Alex frunció el ceño.
—No entiendo. ¿Qué tiene de malo que le dieras un beso a tu primo? No es nada malo, tú lo quieres y lo besaste.
—No fue esa clase de beso. —Tommy volvió a sollozar, ahora más fuerte y cuando logró calmarse, susurró—. Lo besé en la boca. Estábamos jugando a besar como los mayores y mi prima Beth dijo que cada uno besara a quien más le gustara y yo besé a Colin. —Rompió a llorar otra vez, tras la breve tregua que había empleado para contarlo todo—. Era quien más me gustaba…
Alex se arrodilló frente a él y le puso la mano en el hombro, atrayéndolo suavemente. Después de unos momentos de vacilación, Tommy se dejó abrazar. ¿Qué haría ahora? No sabía de qué modo podría consolar al pequeño.
—Tommy, Tommy no llores —susurró. ¿Y si su amiguito fuera homosexual? Pero no, era muy joven. Seguramente era esa desesperada necesidad de cariño la que lo hacía actuar así—. No es tan malo lo que hiciste, ven. —Lo tomó en brazos y lo llevó hacia la cama, donde lo acomodó—. Dime una cosa. ¿A ti te gustan más los niños que las niñas?
—Sí… No. Me gustan los dos. —Suspiró—. No me fijo si es niño o niña, sólo si me gustan. —Se pegó a Alex y se le abrazó—. Padre dijo que yo era un monstruo, que eso no era natural, que le daba asco…
Alex se dejó abrazar y se recostó en la cama, eligiendo cuidadosamente sus palabras:
—Tu padre no tiene razón. Hay niños a los que les gustan las niñas, hay niños a los que les gustan los niños, hay niñas que les gustan los niños y hay niñas a las que les gustan las niñas. Y hay gente como tú, que les gusta todo el mundo. —Esperaba no meterse en un lío, pero tenía que evitar que Stephen traumatizara a Tommy—. Eso no es muy común, pero tampoco es malo. Tú te enamoras de las almas de las personas, sin importante el exterior. Las almas, como los ángeles, no tienen sexo. —Le revolvió el pelo y sonrió—. No eres un monstruo, eres un ángel.
Los ojos del niño se iluminaron y, vencido por el cansancio, se durmió en brazos del mayor. Esas sencillas palabras, aunque Alex jamás lo supiera, habían decidido el destino de Tommy.
Julio de 1980 siempre sería recordado por Sasha como la época en que llegó a Londres.
La anónima multitud que pugnaba por bajar del tren en la estación de Charing Cross atemorizó al joven ruso de trece años, que aferraba el pequeño maletín en el que se hallaban todas sus posesiones materiales.
Sentía terror, verdadero pánico al enfrentarse a la metrópoli londinense. Un pánico que no había sentido cuando había viajado clandestinamente desde Moscú hacia la frontera con Finlandia, veinte días atrás, oculto en una carreta.

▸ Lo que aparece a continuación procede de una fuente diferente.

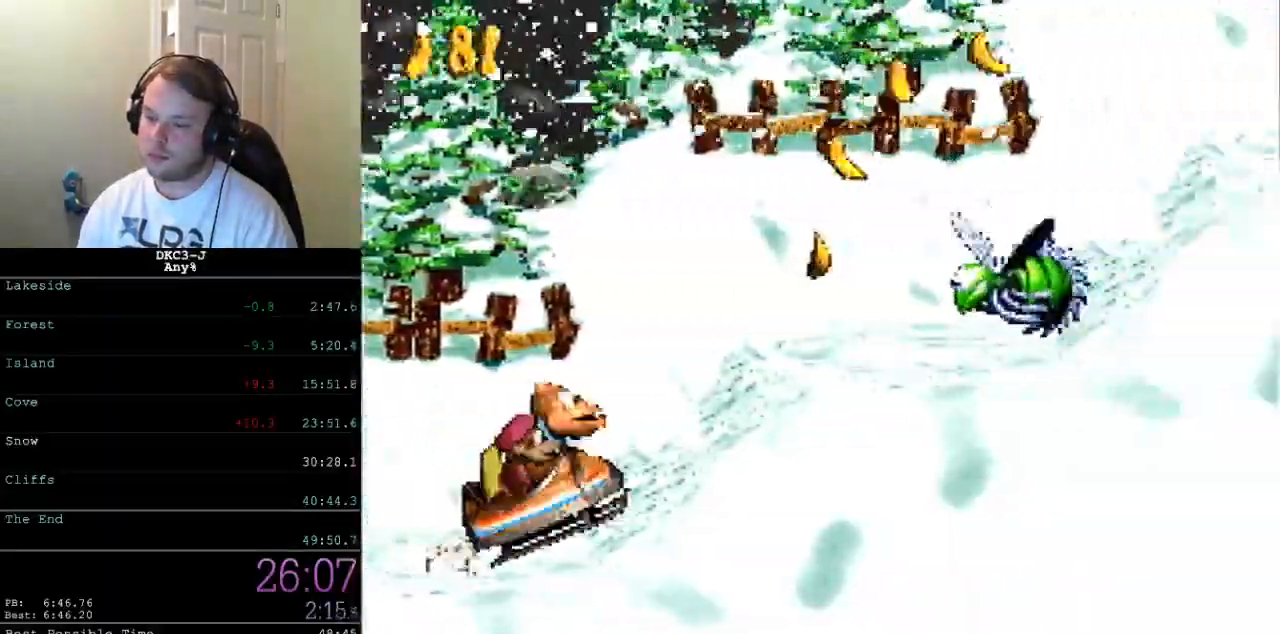
{"buttons": ["B", "Y", "DPAD_RIGHT"], "events": [[50, "B", "down"]]}
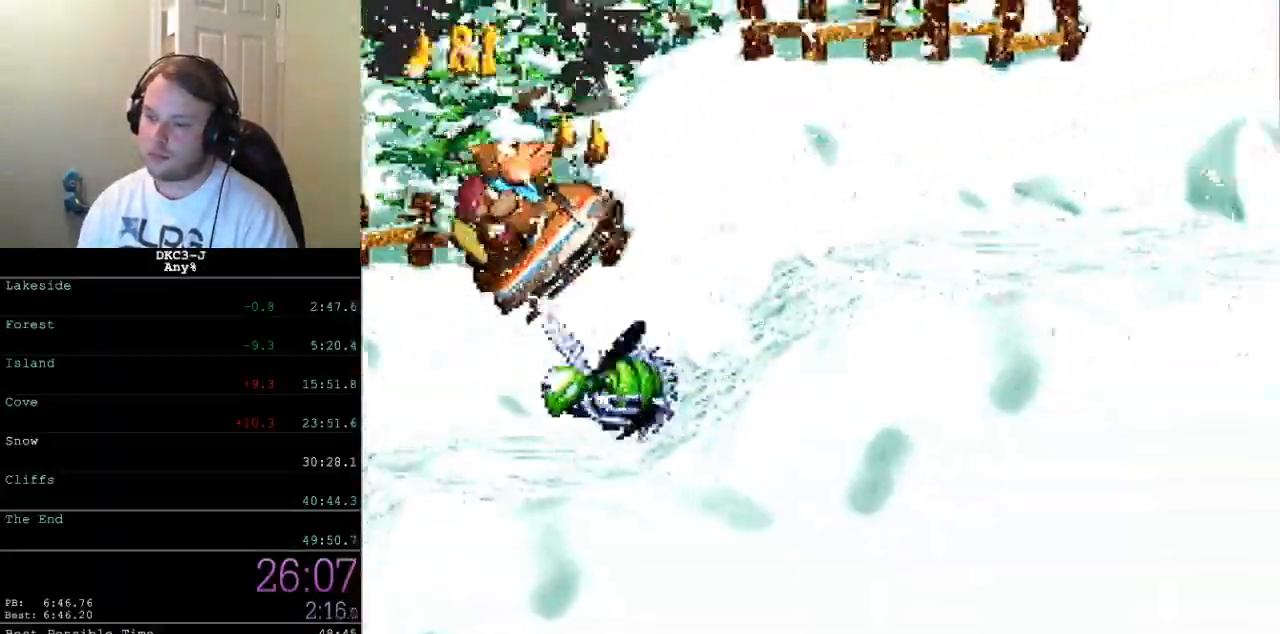
{"buttons": ["Y", "DPAD_RIGHT"], "events": [[367, "B", "up"]]}
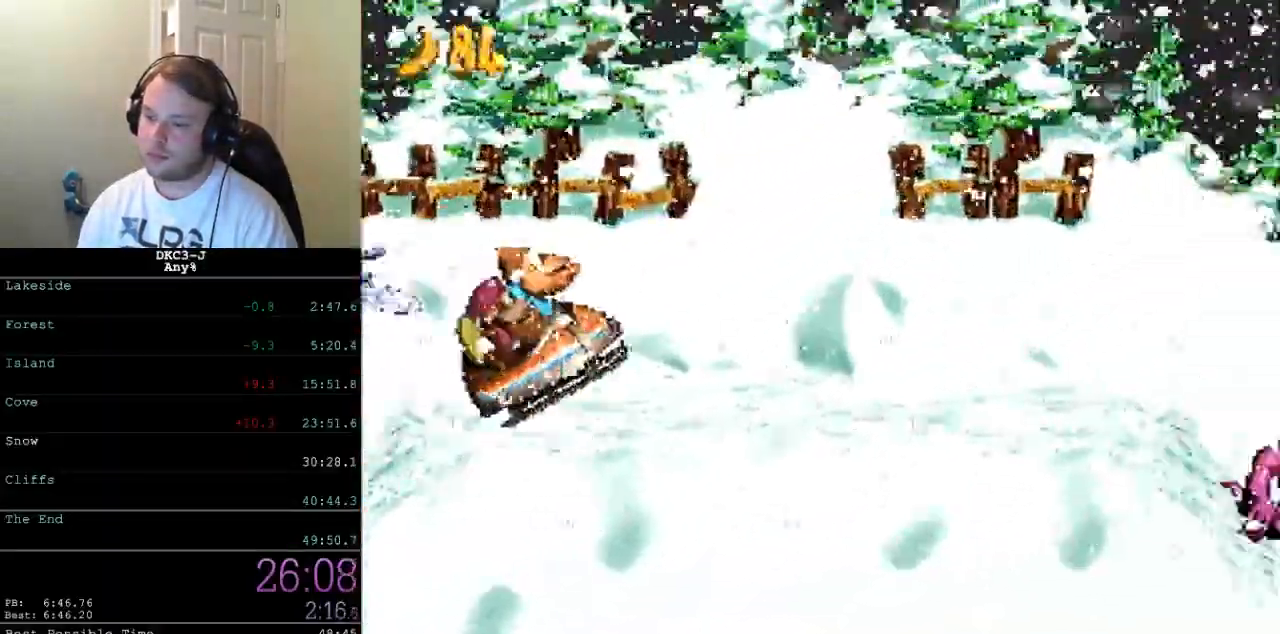
{"buttons": ["Y", "DPAD_RIGHT"], "events": []}
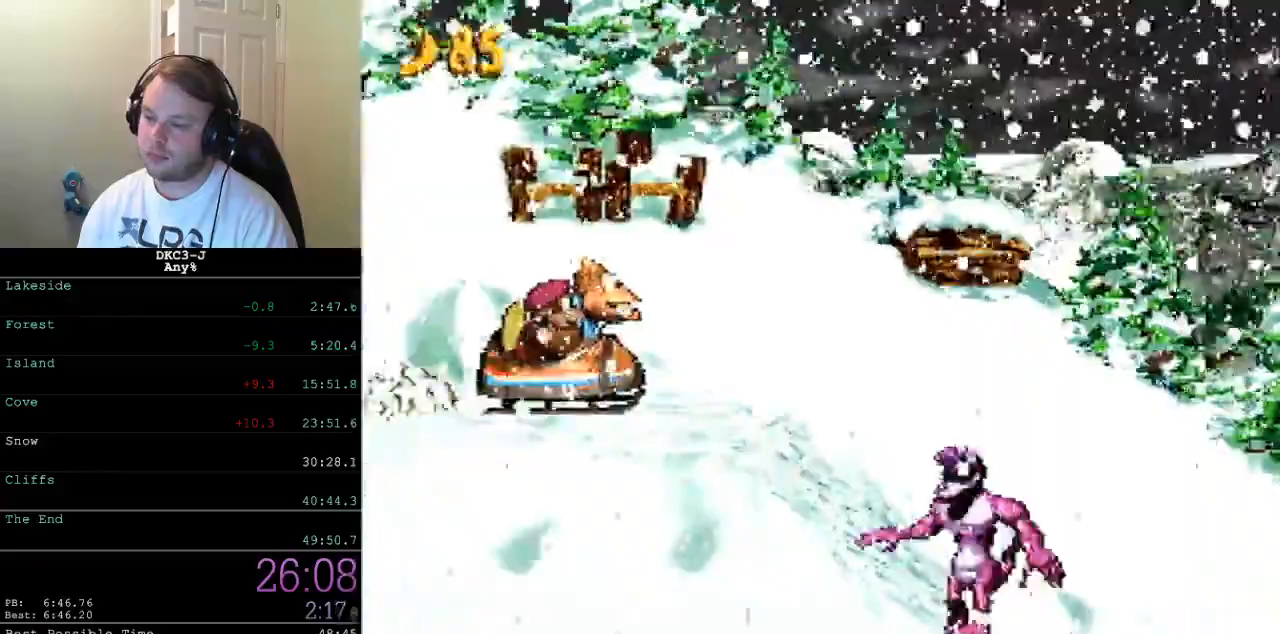
{"buttons": ["B", "Y", "DPAD_RIGHT"], "events": [[150, "B", "down"]]}
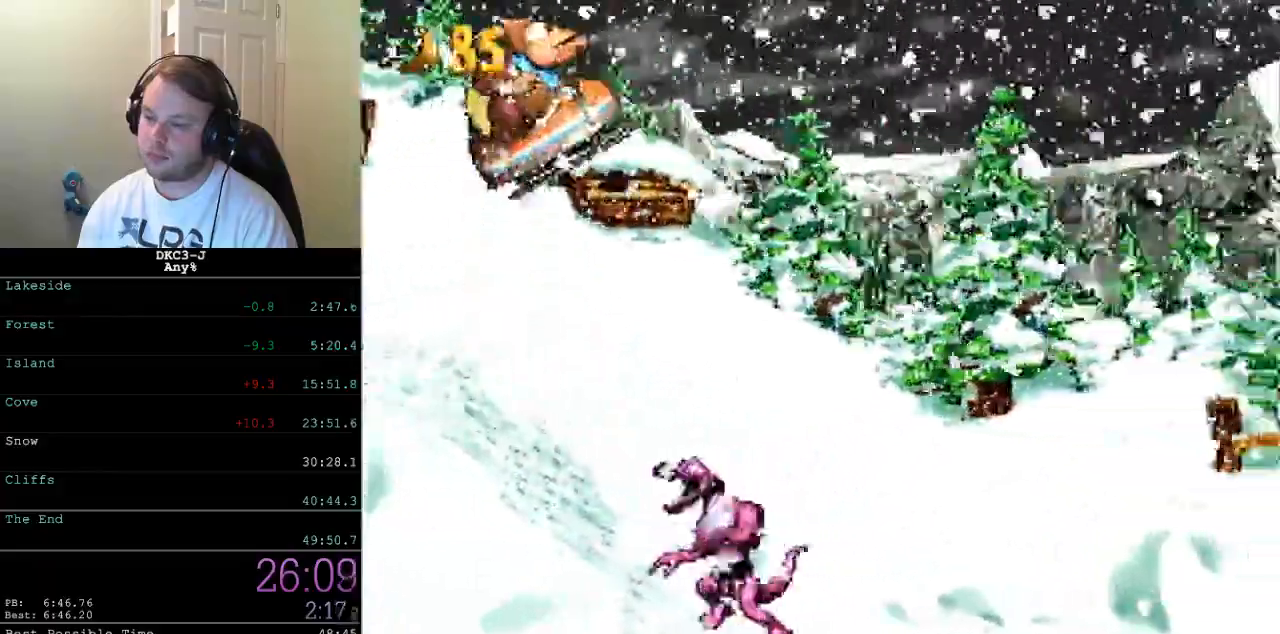
{"buttons": ["Y", "DPAD_RIGHT"], "events": [[300, "B", "up"]]}
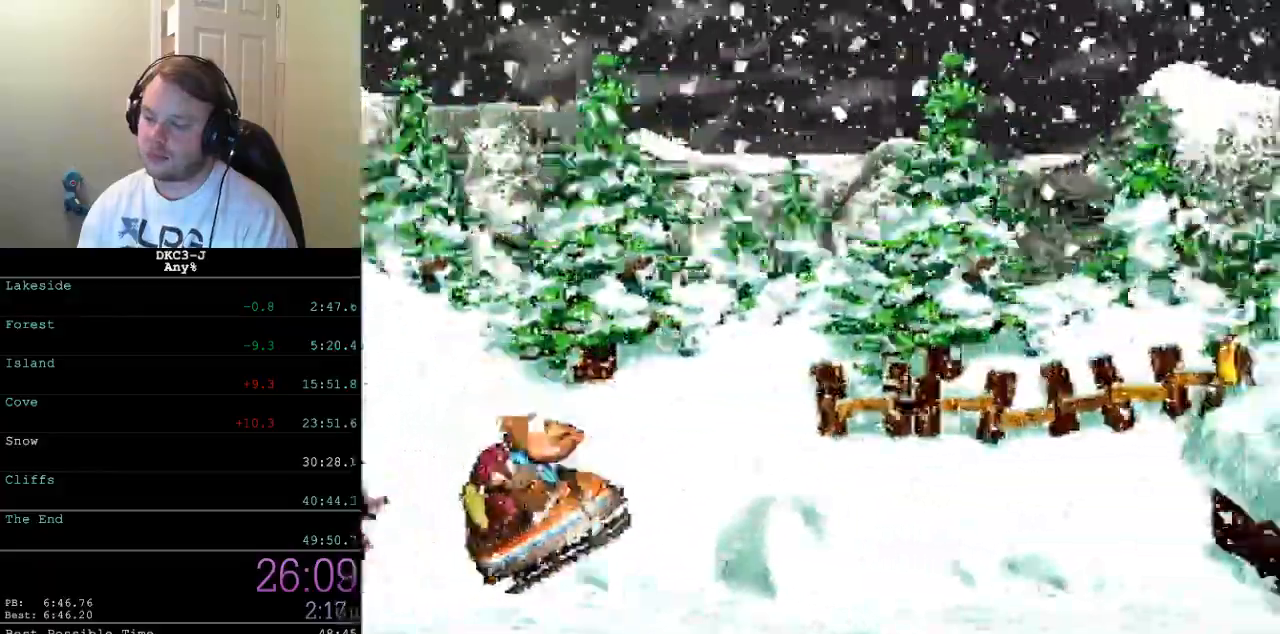
{"buttons": ["B", "Y", "DPAD_RIGHT"], "events": [[383, "B", "down"]]}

Su huida había sido por el puesto de Vainikala, en la frontera finlandesa. Era una ruta peligrosa en invierno y una aduana descuidada en verano, ya que el flujo de turistas que entraban y salían por Tallin y Riga hacía que los esfuerzos de control se concentrasen allí.
Por esa poca vigilancia el puesto de Vainikala había sido escogido por sus padres para hacerlo salir del país. Habían pagado los ahorros de toda su vida para enviarlo a Inglaterra, evitando así que fuera reclutado por la KGB. El régimen de Brezhnev estaba llegando a su fin y aunque ciertos bienes de consumo habían sido progresivamente más accesibles a la población que en la década de los sesenta y setenta, las mejoras en construcción y producción de alimentos no habían sido suficientes y la vida era muy dura para la pequeña familia Ivanov.
Los padres de Sasha eran fervientes devotos de la Iglesia Ortodoxa y personas de campo que se habían visto obligadas a emigrar a la ciudad para trabajar en las enormes fábricas de la época de Kruschev y, como muchos, habían dejado de creer en el comunismo, decepcionados por las constantes injusticias. Uno de los hermanos de Vasili Ivanov, padre del muchacho, había huido de la URSS y emigrado a Inglaterra en 1964, luego de la caída de Kruschev. Mantenían esporádicas comunicaciones, a través de complicados conductos en el mercado negro, que permitieron que Vasili viera una esperanza para su hijo.